┌──

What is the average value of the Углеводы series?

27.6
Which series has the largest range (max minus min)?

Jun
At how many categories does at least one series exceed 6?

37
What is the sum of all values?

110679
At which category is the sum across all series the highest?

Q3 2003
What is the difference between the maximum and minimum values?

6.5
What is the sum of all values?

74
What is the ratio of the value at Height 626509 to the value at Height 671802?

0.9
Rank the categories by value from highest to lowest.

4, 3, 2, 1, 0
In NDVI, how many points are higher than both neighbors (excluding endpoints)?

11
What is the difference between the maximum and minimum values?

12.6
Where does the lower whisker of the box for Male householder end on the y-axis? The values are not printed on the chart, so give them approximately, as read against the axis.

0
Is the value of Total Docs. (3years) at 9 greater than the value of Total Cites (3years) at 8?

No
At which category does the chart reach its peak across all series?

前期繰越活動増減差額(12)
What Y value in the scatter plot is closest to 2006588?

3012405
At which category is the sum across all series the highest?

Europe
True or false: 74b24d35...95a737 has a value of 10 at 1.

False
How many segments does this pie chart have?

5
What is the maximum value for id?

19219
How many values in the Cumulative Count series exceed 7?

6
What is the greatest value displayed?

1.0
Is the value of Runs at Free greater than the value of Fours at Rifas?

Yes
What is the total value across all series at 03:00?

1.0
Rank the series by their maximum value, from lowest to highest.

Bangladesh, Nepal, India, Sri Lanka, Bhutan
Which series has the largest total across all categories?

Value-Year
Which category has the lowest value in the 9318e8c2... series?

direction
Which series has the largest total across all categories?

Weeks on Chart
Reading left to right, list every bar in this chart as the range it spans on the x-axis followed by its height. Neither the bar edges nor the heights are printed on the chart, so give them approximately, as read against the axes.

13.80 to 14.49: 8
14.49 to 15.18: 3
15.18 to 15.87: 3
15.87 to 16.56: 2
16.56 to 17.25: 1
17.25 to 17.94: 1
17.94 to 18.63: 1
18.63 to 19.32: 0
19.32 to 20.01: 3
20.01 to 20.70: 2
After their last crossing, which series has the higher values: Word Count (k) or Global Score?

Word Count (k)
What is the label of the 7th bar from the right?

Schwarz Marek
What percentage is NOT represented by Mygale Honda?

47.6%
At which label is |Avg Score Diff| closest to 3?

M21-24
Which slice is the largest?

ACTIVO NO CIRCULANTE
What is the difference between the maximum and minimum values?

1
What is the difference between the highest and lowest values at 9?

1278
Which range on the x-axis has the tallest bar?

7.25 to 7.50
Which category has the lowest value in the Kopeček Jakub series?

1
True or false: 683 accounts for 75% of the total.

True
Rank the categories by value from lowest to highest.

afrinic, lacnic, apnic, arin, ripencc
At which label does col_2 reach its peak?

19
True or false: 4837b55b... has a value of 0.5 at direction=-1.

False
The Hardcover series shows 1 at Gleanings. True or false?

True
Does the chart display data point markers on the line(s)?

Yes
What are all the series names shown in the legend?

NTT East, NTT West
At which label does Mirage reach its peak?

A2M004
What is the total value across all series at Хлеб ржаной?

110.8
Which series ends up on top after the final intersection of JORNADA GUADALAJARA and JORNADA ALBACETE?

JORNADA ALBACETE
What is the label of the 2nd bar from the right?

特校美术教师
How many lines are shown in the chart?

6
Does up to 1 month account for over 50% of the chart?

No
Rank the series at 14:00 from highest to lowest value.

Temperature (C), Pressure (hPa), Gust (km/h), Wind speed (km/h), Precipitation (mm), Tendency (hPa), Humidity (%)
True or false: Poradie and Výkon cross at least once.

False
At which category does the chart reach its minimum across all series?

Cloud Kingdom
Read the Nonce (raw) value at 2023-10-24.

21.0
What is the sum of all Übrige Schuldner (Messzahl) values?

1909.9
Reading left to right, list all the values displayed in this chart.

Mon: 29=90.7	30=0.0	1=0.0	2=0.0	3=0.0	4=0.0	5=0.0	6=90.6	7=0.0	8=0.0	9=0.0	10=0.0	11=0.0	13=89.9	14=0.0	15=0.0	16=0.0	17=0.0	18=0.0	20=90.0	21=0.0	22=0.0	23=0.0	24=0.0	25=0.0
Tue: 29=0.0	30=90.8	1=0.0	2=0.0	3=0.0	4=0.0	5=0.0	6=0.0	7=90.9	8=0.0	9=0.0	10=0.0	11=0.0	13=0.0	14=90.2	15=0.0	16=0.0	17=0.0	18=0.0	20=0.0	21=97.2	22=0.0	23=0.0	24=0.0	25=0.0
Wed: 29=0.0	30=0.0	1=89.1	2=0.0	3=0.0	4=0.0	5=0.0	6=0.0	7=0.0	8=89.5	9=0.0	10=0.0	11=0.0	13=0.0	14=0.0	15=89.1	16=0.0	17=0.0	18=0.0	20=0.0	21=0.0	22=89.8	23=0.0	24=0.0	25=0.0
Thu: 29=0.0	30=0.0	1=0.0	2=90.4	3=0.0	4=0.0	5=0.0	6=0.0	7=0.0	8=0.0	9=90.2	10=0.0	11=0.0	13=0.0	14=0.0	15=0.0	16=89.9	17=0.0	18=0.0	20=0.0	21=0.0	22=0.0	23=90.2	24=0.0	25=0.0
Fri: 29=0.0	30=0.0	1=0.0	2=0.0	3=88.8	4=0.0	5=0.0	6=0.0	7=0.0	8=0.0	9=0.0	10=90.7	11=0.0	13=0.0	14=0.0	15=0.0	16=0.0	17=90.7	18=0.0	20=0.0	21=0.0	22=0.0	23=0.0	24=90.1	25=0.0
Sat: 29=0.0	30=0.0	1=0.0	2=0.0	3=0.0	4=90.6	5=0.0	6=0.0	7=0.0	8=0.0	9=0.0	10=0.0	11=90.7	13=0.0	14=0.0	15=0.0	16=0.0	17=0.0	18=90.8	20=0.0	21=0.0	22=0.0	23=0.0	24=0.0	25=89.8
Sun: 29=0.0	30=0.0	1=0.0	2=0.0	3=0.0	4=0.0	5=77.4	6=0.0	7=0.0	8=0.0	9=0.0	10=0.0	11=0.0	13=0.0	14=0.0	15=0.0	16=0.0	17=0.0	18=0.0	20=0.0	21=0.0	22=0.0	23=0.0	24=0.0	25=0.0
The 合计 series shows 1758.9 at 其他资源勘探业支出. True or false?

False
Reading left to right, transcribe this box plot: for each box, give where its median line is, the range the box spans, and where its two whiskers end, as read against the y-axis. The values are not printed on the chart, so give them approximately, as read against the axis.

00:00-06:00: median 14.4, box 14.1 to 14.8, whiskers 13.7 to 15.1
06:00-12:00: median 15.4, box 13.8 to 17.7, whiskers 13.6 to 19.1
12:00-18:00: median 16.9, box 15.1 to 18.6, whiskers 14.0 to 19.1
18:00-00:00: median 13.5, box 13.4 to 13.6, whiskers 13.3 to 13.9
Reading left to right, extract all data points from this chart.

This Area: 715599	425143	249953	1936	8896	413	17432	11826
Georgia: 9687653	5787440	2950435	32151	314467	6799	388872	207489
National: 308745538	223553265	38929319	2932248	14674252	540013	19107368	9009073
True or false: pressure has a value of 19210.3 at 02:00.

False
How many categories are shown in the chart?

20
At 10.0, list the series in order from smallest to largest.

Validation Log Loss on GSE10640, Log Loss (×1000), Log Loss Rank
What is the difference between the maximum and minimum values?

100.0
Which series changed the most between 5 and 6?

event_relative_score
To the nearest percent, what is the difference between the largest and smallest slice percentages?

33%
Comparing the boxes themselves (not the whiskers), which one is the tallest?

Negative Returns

└──

**Task goal**
Please copy out all of the records above word for word, keeping every line as it appears.

**Response to the task**
What is the average value of the Углеводы series?

27.6
Which series has the largest range (max minus min)?

Jun
At how many categories does at least one series exceed 6?

37
What is the sum of all values?

110679
At which category is the sum across all series the highest?

Q3 2003
What is the difference between the maximum and minimum values?

6.5
What is the sum of all values?

74
What is the ratio of the value at Height 626509 to the value at Height 671802?

0.9
Rank the categories by value from highest to lowest.

4, 3, 2, 1, 0
In NDVI, how many points are higher than both neighbors (excluding endpoints)?

11
What is the difference between the maximum and minimum values?

12.6
Where does the lower whisker of the box for Male householder end on the y-axis? The values are not printed on the chart, so give them approximately, as read against the axis.

0
Is the value of Total Docs. (3years) at 9 greater than the value of Total Cites (3years) at 8?

No
At which category does the chart reach its peak across all series?

前期繰越活動増減差額(12)
What Y value in the scatter plot is closest to 2006588?

3012405
At which category is the sum across all series the highest?

Europe
True or false: 74b24d35...95a737 has a value of 10 at 1.

False
How many segments does this pie chart have?

5
What is the maximum value for id?

19219
How many values in the Cumulative Count series exceed 7?

6
What is the greatest value displayed?

1.0
Is the value of Runs at Free greater than the value of Fours at Rifas?

Yes
What is the total value across all series at 03:00?

1.0
Rank the series by their maximum value, from lowest to highest.

Bangladesh, Nepal, India, Sri Lanka, Bhutan
Which series has the largest total across all categories?

Value-Year
Which category has the lowest value in the 9318e8c2... series?

direction
Which series has the largest total across all categories?

Weeks on Chart
Reading left to right, list every bar in this chart as the range it spans on the x-axis followed by its height. Neither the bar edges nor the heights are printed on the chart, so give them approximately, as read against the axes.

13.80 to 14.49: 8
14.49 to 15.18: 3
15.18 to 15.87: 3
15.87 to 16.56: 2
16.56 to 17.25: 1
17.25 to 17.94: 1
17.94 to 18.63: 1
18.63 to 19.32: 0
19.32 to 20.01: 3
20.01 to 20.70: 2
After their last crossing, which series has the higher values: Word Count (k) or Global Score?

Word Count (k)
What is the label of the 7th bar from the right?

Schwarz Marek
What percentage is NOT represented by Mygale Honda?

47.6%
At which label is |Avg Score Diff| closest to 3?

M21-24
Which slice is the largest?

ACTIVO NO CIRCULANTE
What is the difference between the maximum and minimum values?

1
What is the difference between the highest and lowest values at 9?

1278
Which range on the x-axis has the tallest bar?

7.25 to 7.50
Which category has the lowest value in the Kopeček Jakub series?

1
True or false: 683 accounts for 75% of the total.

True
Rank the categories by value from lowest to highest.

afrinic, lacnic, apnic, arin, ripencc
At which label does col_2 reach its peak?

19
True or false: 4837b55b... has a value of 0.5 at direction=-1.

False
The Hardcover series shows 1 at Gleanings. True or false?

True
Does the chart display data point markers on the line(s)?

Yes
What are all the series names shown in the legend?

NTT East, NTT West
At which label does Mirage reach its peak?

A2M004
What is the total value across all series at Хлеб ржаной?

110.8
Which series ends up on top after the final intersection of JORNADA GUADALAJARA and JORNADA ALBACETE?

JORNADA ALBACETE
What is the label of the 2nd bar from the right?

特校美术教师
How many lines are shown in the chart?

6
Does up to 1 month account for over 50% of the chart?

No
Rank the series at 14:00 from highest to lowest value.

Temperature (C), Pressure (hPa), Gust (km/h), Wind speed (km/h), Precipitation (mm), Tendency (hPa), Humidity (%)
True or false: Poradie and Výkon cross at least once.

False
At which category does the chart reach its minimum across all series?

Cloud Kingdom
Read the Nonce (raw) value at 2023-10-24.

21.0
What is the sum of all Übrige Schuldner (Messzahl) values?

1909.9
Reading left to right, list all the values displayed in this chart.

Mon: 29=90.7	30=0.0	1=0.0	2=0.0	3=0.0	4=0.0	5=0.0	6=90.6	7=0.0	8=0.0	9=0.0	10=0.0	11=0.0	13=89.9	14=0.0	15=0.0	16=0.0	17=0.0	18=0.0	20=90.0	21=0.0	22=0.0	23=0.0	24=0.0	25=0.0
Tue: 29=0.0	30=90.8	1=0.0	2=0.0	3=0.0	4=0.0	5=0.0	6=0.0	7=90.9	8=0.0	9=0.0	10=0.0	11=0.0	13=0.0	14=90.2	15=0.0	16=0.0	17=0.0	18=0.0	20=0.0	21=97.2	22=0.0	23=0.0	24=0.0	25=0.0
Wed: 29=0.0	30=0.0	1=89.1	2=0.0	3=0.0	4=0.0	5=0.0	6=0.0	7=0.0	8=89.5	9=0.0	10=0.0	11=0.0	13=0.0	14=0.0	15=89.1	16=0.0	17=0.0	18=0.0	20=0.0	21=0.0	22=89.8	23=0.0	24=0.0	25=0.0
Thu: 29=0.0	30=0.0	1=0.0	2=90.4	3=0.0	4=0.0	5=0.0	6=0.0	7=0.0	8=0.0	9=90.2	10=0.0	11=0.0	13=0.0	14=0.0	15=0.0	16=89.9	17=0.0	18=0.0	20=0.0	21=0.0	22=0.0	23=90.2	24=0.0	25=0.0
Fri: 29=0.0	30=0.0	1=0.0	2=0.0	3=88.8	4=0.0	5=0.0	6=0.0	7=0.0	8=0.0	9=0.0	10=90.7	11=0.0	13=0.0	14=0.0	15=0.0	16=0.0	17=90.7	18=0.0	20=0.0	21=0.0	22=0.0	23=0.0	24=90.1	25=0.0
Sat: 29=0.0	30=0.0	1=0.0	2=0.0	3=0.0	4=90.6	5=0.0	6=0.0	7=0.0	8=0.0	9=0.0	10=0.0	11=90.7	13=0.0	14=0.0	15=0.0	16=0.0	17=0.0	18=90.8	20=0.0	21=0.0	22=0.0	23=0.0	24=0.0	25=89.8
Sun: 29=0.0	30=0.0	1=0.0	2=0.0	3=0.0	4=0.0	5=77.4	6=0.0	7=0.0	8=0.0	9=0.0	10=0.0	11=0.0	13=0.0	14=0.0	15=0.0	16=0.0	17=0.0	18=0.0	20=0.0	21=0.0	22=0.0	23=0.0	24=0.0	25=0.0
The 合计 series shows 1758.9 at 其他资源勘探业支出. True or false?

False
Reading left to right, transcribe this box plot: for each box, give where its median line is, the range the box spans, and where its two whiskers end, as read against the y-axis. The values are not printed on the chart, so give them approximately, as read against the axis.

00:00-06:00: median 14.4, box 14.1 to 14.8, whiskers 13.7 to 15.1
06:00-12:00: median 15.4, box 13.8 to 17.7, whiskers 13.6 to 19.1
12:00-18:00: median 16.9, box 15.1 to 18.6, whiskers 14.0 to 19.1
18:00-00:00: median 13.5, box 13.4 to 13.6, whiskers 13.3 to 13.9
Reading left to right, extract all data points from this chart.

This Area: 715599	425143	249953	1936	8896	413	17432	11826
Georgia: 9687653	5787440	2950435	32151	314467	6799	388872	207489
National: 308745538	223553265	38929319	2932248	14674252	540013	19107368	9009073
True or false: pressure has a value of 19210.3 at 02:00.

False
How many categories are shown in the chart?

20
At 10.0, list the series in order from smallest to largest.

Validation Log Loss on GSE10640, Log Loss (×1000), Log Loss Rank
What is the difference between the maximum and minimum values?

100.0
Which series changed the most between 5 and 6?

event_relative_score
To the nearest percent, what is the difference between the largest and smallest slice percentages?

33%
Comparing the boxes themselves (not the whiskers), which one is the tallest?

Negative Returns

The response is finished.